1. A telephony method comprising:

inputting a name of a desired party as spoken by a user;

performing machine recognition of the name;

determining whether the desired party is unreachable; and

unless the desired party is unreachable, commencing packet-based voice communications with the desired party.

2. The method of claim 1, comprising sending an audio representation of the name as spoken by the user.

3. The method of claim 2, comprising using instant messaging presence services to determine whether the desired party is unreachable.

4. The method of claim 3, wherein the desired party is considered unreachable if the desired party is not connected to a wired or wireless network.

5. The method of claim 4, wherein the desired party is considered unreachable if the desired party is not connected to a wired or wireless network selected from a group consisting of the internet, an intranet, a WLAN network and a WiMax network.

6. A telephony system comprising:

a telephony device coupled to an IP network; and

a wireless headset that, during operation, is wirelessly coupled to the telephony device;

the telephony device comprising: a voice recognition unit for inputting a name of a desired party spoken by a user and performing machine recognition of the name; and a voice instant messaging unit for determining whether the desired party is unreachable and, unless the desired party is unreachable, commencing packet-based voice communications with the desired party.

7. The apparatus of claim 6, wherein the voice instant messaging unit is configured to send an audio representation of the name as spoken by the user.

8. The apparatus of claim 7, wherein the voice instant messaging unit is configured to use instant messaging presence services to determine whether the desired party is unreachable.

9. The apparatus of claim 7, wherein the voice instant messaging unit is configured to determine that the desired party is unreachable if the desired party is not connected to a wired or wireless network.

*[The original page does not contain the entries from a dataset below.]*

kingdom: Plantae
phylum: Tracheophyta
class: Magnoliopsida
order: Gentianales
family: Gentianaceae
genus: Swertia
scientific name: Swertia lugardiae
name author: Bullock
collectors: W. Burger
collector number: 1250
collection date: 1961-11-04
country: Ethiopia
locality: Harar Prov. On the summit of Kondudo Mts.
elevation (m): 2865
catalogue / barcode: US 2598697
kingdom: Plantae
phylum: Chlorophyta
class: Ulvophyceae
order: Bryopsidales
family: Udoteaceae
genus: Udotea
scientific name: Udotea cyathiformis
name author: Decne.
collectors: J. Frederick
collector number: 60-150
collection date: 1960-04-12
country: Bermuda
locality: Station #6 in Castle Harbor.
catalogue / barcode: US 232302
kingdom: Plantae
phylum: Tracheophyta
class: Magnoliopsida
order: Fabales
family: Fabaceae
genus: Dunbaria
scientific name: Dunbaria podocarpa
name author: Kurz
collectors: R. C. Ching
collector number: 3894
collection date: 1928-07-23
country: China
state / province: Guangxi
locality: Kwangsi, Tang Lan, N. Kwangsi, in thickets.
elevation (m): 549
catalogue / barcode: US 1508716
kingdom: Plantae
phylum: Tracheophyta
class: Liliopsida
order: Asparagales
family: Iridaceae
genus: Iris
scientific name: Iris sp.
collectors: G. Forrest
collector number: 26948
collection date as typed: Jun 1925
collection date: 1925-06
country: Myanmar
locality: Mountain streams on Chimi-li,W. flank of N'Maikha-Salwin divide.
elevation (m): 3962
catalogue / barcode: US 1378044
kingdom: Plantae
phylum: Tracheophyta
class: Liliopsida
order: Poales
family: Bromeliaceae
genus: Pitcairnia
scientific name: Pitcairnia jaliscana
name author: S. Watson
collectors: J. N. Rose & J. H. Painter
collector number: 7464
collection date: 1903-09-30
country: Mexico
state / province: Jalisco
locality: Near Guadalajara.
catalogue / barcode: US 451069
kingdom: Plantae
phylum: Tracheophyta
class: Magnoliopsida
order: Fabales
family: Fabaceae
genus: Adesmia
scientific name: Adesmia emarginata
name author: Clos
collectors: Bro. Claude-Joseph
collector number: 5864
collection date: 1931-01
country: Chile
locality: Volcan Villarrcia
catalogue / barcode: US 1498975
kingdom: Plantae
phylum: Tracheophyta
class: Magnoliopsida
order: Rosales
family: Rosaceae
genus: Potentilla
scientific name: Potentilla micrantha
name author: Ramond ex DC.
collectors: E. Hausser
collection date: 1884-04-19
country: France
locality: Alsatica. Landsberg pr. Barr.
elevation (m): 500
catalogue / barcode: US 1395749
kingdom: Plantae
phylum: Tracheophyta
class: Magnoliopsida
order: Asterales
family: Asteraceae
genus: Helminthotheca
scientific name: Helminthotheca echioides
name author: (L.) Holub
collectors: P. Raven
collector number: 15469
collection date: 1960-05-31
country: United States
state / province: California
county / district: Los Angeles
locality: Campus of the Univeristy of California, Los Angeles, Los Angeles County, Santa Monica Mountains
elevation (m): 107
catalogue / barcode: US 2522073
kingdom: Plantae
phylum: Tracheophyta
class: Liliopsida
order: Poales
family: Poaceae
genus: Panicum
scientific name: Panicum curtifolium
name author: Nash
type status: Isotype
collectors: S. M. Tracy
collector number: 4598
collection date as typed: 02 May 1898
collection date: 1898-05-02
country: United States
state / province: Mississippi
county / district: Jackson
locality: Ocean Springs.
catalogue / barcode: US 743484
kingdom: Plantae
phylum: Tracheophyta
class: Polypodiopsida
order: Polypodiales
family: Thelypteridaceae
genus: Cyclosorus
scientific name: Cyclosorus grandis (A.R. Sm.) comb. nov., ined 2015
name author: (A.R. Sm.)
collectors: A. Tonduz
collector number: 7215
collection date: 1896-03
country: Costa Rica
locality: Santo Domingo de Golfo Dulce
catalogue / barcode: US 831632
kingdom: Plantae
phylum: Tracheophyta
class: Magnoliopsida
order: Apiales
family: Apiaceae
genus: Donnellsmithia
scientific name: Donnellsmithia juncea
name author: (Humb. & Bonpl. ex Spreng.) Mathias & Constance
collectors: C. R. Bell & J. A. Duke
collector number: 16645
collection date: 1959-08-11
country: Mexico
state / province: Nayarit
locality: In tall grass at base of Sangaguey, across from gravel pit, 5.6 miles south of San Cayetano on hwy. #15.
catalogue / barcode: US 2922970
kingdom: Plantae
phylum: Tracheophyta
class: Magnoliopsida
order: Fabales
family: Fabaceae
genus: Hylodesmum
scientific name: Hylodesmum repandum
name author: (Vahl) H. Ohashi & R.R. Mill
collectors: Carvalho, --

10. The apparatus of claim 7, wherein the voice instant messaging unit is configured to determine that the desired party is unreachable if the desired party is not connected to a wired or wireless network wireless network selected from a group consisting of the internet, an intranet, a WLAN network and a WiMax network.

12. A telephony headset comprising:

a housing that, during use, is worn so as to produce sound in a user's ear; and

a touch sensor coupled to the housing to detect a touch of the user without the user pressing a button.

13. The apparatus of claim 12, comprising circuitry coupled to the touch sensor and responsive to the touch sensor detecting a touch of the user to perform audio input and wireless audio transmission.

14. A method of setting up a telephony device for telephony using a talk-to-talk interface, comprising:

for each of a plurality of contacts, prompting a user to speak a name of the contact; and storing voice information in correspondence to the contact for later comparison to an audio representation from another instance of the user speaking the name of the contact.

15. The method of claim 14, comprising prompting the user to speak the name of the contact multiple times with different inflections.